Apart from having haunting nightmares, life for Amanda and Chris is generally pleasing. One day, Amanda gets an unexpected visit from her uncle, whom she hasn’t seen in quite a while. Her uncle has a delivery for Amanda, her mother’s ashes, who passed away a couple of months ago. Along with the ashes, she’s also given a strange suitcase belonging to her mother. Amanda is given warnings and requests surrounding her mother’s passing but instantly wants nothing to do with it. As Amanda tries to move forward with her life, she finds a haunting presence of some kind now lurks within the home. Could it be Amanda’s mother or something else more sinister?
Umma (which, fun fact, means mother in Korean) is best described as a horror film.
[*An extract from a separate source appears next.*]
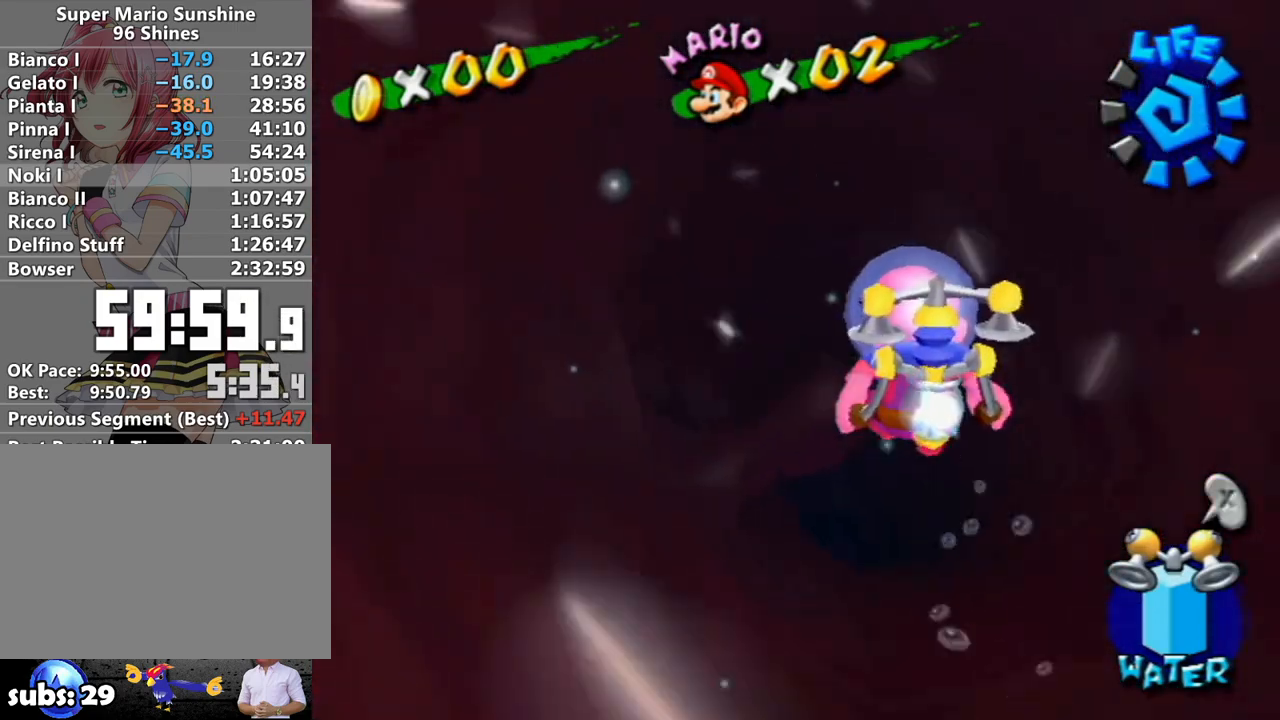
{"buttons": ["R1"], "left_stick": "up", "right_stick": "center", "events": [[50, "R1", "down"], [117, "left_stick", "up"]]}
The film’s opening introduces many fun and strange mysteries, including the unknown reason why Amanda cannot be around electricity. The introduction of Amanda’s past and even the arrival of her mother’s suitcase is also exciting to witness; however, we see Amanda experience several visions and strange occurrences, which becomes disappointing. The film’s pace and the story become less exciting and instead feel slower and more generic, along with several attempts of jump scares.
Credit where credit is due, Umma doesn’t just have a great opening but also carries an excellent audio track, especially regarding creepy and haunting sound effects. Strange noises and odd sounds can be heard around the farm throughout the film’s duration, and I felt this worked well; some moments are built up quite nicely. It should also come as no surprise that Sandra Oh, as Amanda, also carries powerful moments that are quite good and successfully brings the character to life, a combination of being scared, concerned, and filled with deep suffering from her tragic past.
Overall, with an opening that’s fun and mysterious opening, I’m saddened to say it doesn’t take long until it feels like another horror movie instead of delivering something stronger and more outstanding. Granted, actress Sandra Oh delivers intense moments with her leading character, continually scared and filled with suffering. The film’s audio track, such as sound effects, was also fun to witness. However, by the film’s finale, I felt disappointed as everything I experienced seemed too familiar, dull and most certainly, generic with its storyline and outcomes.